Andrea watet zu mir rüber. „Wir müssen aus der Senke raus. Sonst kommen wir hier nicht mehr weg.“ Der Einwand ist berechtigt. Ihr großer verbeulter Jeep hält dem Unwetter zwar noch stand, doch mein Mietwagen versinkt mit den ehemals schwarzlackierten Alufelgen im Matsch. Das fesche kleine Cabrio, Zierde jeder großstädtischen Flanierzeile, ist schlammbespritzt bis hoch zum Schiebedach und bietet einen Anblick, der seinen Designern die Tränen in die Augen treiben würde.
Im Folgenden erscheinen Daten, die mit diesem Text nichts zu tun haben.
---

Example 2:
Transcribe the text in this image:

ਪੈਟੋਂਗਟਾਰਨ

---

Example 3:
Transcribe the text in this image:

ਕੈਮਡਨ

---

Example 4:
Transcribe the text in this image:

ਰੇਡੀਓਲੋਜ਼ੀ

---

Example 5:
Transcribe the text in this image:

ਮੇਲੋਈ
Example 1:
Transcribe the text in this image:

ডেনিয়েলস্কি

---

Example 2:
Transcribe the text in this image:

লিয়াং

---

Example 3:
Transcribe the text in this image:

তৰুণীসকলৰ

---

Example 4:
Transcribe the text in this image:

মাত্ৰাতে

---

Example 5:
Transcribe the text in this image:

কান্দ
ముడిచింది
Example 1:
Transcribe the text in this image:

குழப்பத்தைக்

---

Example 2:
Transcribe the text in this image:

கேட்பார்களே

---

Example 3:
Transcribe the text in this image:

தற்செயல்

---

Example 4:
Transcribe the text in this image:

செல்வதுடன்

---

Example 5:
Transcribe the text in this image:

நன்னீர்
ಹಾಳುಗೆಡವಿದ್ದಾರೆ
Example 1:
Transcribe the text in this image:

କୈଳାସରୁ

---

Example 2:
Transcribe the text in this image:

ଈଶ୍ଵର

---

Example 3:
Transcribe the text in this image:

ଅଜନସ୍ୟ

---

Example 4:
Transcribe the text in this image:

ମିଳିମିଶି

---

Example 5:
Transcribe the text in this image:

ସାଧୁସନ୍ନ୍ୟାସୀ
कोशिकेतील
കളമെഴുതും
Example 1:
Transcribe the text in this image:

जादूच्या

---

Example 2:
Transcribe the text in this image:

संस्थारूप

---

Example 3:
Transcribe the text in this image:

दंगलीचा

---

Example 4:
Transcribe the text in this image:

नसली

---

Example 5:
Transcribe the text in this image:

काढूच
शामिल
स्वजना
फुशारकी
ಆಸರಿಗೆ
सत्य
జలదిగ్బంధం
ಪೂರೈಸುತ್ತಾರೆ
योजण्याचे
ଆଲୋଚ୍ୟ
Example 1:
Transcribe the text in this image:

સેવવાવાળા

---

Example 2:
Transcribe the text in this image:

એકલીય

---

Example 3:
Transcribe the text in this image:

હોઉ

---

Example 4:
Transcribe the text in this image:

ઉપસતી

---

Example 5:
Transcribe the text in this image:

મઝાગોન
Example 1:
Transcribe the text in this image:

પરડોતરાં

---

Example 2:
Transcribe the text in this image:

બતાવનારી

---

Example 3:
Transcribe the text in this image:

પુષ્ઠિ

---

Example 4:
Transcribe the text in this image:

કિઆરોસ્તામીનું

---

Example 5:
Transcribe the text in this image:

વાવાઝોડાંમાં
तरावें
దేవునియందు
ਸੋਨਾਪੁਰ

Wir manövrieren die Autos wieder zur Anhöhe empor. Wind kommt auf, plötzlich heben sich die Wolkenwände, der Regen hört auf als hätte jemand den Haupthahn abgedreht. Blauer Himmel, unfassbar! Sogar die Sonne lässt sich blicken, und sofort wird es warm. Wir beginnen wieder an den Start zu glauben, sind aber noch misstrauisch. „Sriii-sriii!“ aus den Boxen der wartenden Segler! Als dann der Montana de Tindaya aus den Wolken taucht und es ringsherum aufklart, wagen wir es! Schleppen die Boxen in den Hang und beziehen Stellung. Pancho winkt von gegenüber mit dem Fernglas. Andrea übernimmt die linke Flanke. Und hinter mir, auf der Anhöhe, steht Andrea II, die Praktikantin der Finca.

The New Berliners – jedenfalls 5 von ihnen! - machen den Anfang! Und ob es am kräftigen Wind liegt oder an ihrem unbändigbaren Freiheitsdrang: Cosima und Sartorius schießen mit einem Tempo davon, dass mir schwindlig wird. Links gedreht und mit dem Wind empor! Während ich Sergei aus der Box angele, sehe ich sie zusammen hoch oben am Himmel spielen. Ein wundervoller Anblick. Die kapriziöse Cosima, und Sartorius, der damals nach seiner Ankunft als halbverhungerter Nestling 3 Wochen um sein Leben kämpfte, ehe er sich stabilisierte! Sergei, Herakles und Vitus folgen ihnen mit demselben unglaublichen Speed und schlagen exakt dieselbe Richtung ein.
Nach diesen 5 prachtvollen Altseglern kommen nun 2 Juvenile: der gemütliche Ravi aus Recklinghausen, reichlichem Essen sehr zugetan, und Okruszek, mein wohlbeleibter polnischer Krümel, der sich wochenlang bevorzugt an meinem Hemdkragen aufhielt. Bis zum Schiften! Von da an war Okruszek, der kleine Ramskopf mit den funkelnden Augen, erwachsen. Und nun wollen beide nur noch weg! Sie werfen sich in den Wind, drehen ebenfalls nach links und entschwinden mit Lichtgeschwindigkeit. Das geht schneller als die Sinne erfassen können! Und das Wetter spielt mit – zwischen den Wolken gibt es genügend blaue und sonnige Bereiche, die unsere Mauersegler in ihrer neuen Heimat willkommen heißen.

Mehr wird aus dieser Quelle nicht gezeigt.